* _Excerpted records_:
────────────────────────────────────────
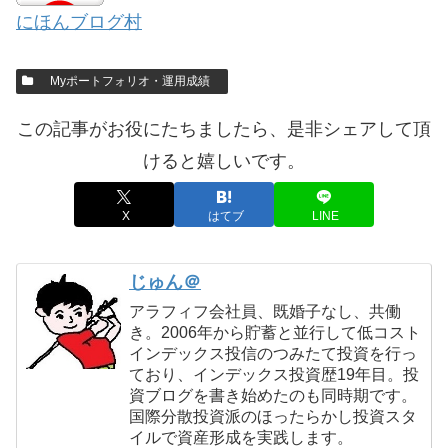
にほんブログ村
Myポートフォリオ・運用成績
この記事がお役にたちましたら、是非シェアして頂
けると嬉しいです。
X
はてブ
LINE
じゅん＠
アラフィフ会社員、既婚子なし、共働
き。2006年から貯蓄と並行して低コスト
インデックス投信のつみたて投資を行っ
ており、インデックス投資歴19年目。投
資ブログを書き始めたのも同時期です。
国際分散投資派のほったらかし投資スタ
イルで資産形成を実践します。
────────────────────────────────────────
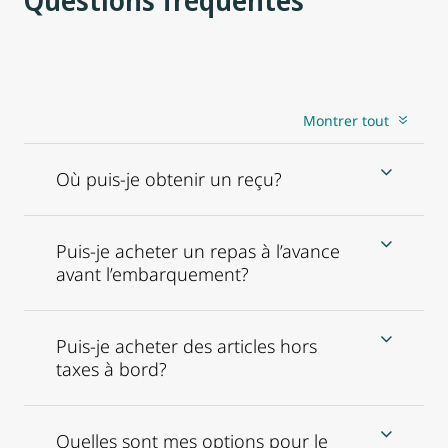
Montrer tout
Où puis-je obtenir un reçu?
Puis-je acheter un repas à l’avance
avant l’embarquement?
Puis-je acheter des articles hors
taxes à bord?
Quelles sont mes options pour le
────────────────────────────────────────
* _Directive_:
Pull out every line in the records above that contains the word "acheter". Uppercase and lowercase count as different.

* _Output below_:
Puis-je acheter un repas à l’avance
Puis-je acheter des articles hors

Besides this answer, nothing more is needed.